Bash

This word is not in the Hundred Thousand either in its plain nor its inflected form as we have in Chapter 2.  Observe with me that being outside of the most common hundred thousand words of Project Gutenberg does not make a word unknown.  Just infrequent.  Google’s Ngram viewer gives us “bash” as rising exponentially in use after 1960, outside of the time that works qualify for inclusion in Project Gutenberg.  Did Tolkien contribute to the fame of the word?

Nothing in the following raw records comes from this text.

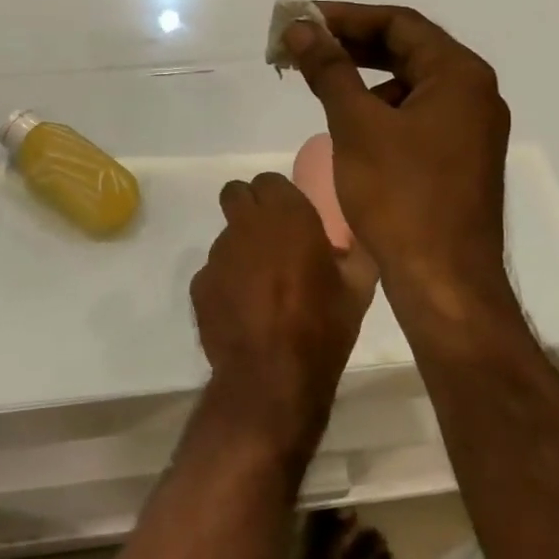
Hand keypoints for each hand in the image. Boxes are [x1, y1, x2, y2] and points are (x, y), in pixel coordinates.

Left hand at [190, 174, 376, 451]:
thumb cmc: (322, 328)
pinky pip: (214, 271)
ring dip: (241, 249)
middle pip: (236, 194)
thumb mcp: (358, 289)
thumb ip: (355, 252)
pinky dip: (226, 282)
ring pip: (226, 236)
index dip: (278, 196)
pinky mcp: (200, 284)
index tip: (292, 217)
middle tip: (270, 237)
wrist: (271, 378)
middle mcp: (246, 225)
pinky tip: (244, 311)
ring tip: (262, 287)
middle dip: (249, 207)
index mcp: (287, 216)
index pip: (269, 180)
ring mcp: (218, 254)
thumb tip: (351, 239)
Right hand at [281, 4, 511, 309]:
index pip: (399, 23)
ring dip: (363, 78)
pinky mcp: (458, 160)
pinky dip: (379, 110)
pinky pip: (415, 117)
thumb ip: (329, 69)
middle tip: (301, 46)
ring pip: (409, 86)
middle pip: (406, 50)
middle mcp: (473, 94)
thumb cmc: (400, 196)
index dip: (345, 16)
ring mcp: (469, 129)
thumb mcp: (357, 125)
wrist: (443, 282)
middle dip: (351, 45)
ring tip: (319, 86)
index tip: (300, 19)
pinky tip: (349, 127)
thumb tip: (300, 28)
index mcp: (459, 75)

  • 02.080 and bashes to remember)

“bash, n.” OED Online. Oxford University Press, March 2015. Web. 1 June 2015.

Uncanny

Uncanny – in meaning 4 “not to be trusted as being associated with supernatural arts or powers” – made perfect sense as the opposite of canny – “wise and safe and to be trusted.”  Gandalf is both uncanny and canny in these senses, as he is wise and eminently trustable and good.  This word is a Scottish regionalism and here I am eating another slice of humble pie, as the word is used not for low effect but by painting the picture with mystery and magic, to heighten the passages.

  • 04.002 for the echoes were uncanny,
  • 06.065 and uncanny fire.
  • 08.006 in the enormous uncanny darkness.

“unˈcanny, adj.” OED Online. Oxford University Press, March 2015. Web. 20 May 2015.

Delve

I am learning humility.

The word “delve” is labelled by the OED as northern and Scottish – and right up against Wales, one source says it is specifically to dig two spades deep.  Clearly that’s a regional, parochial word, one which I should by my own arbitrary rule tag as “low”.  It’s also in the middle of a rather high-register poem in a position rhyming with “elves”, which by any first approximation should make it be tagged “high”.  I have tagged it both.

  • 01.078 And harps of gold; where no man delves

“delve, v.” OED Online. Oxford University Press, March 2015. Web. 20 May 2015.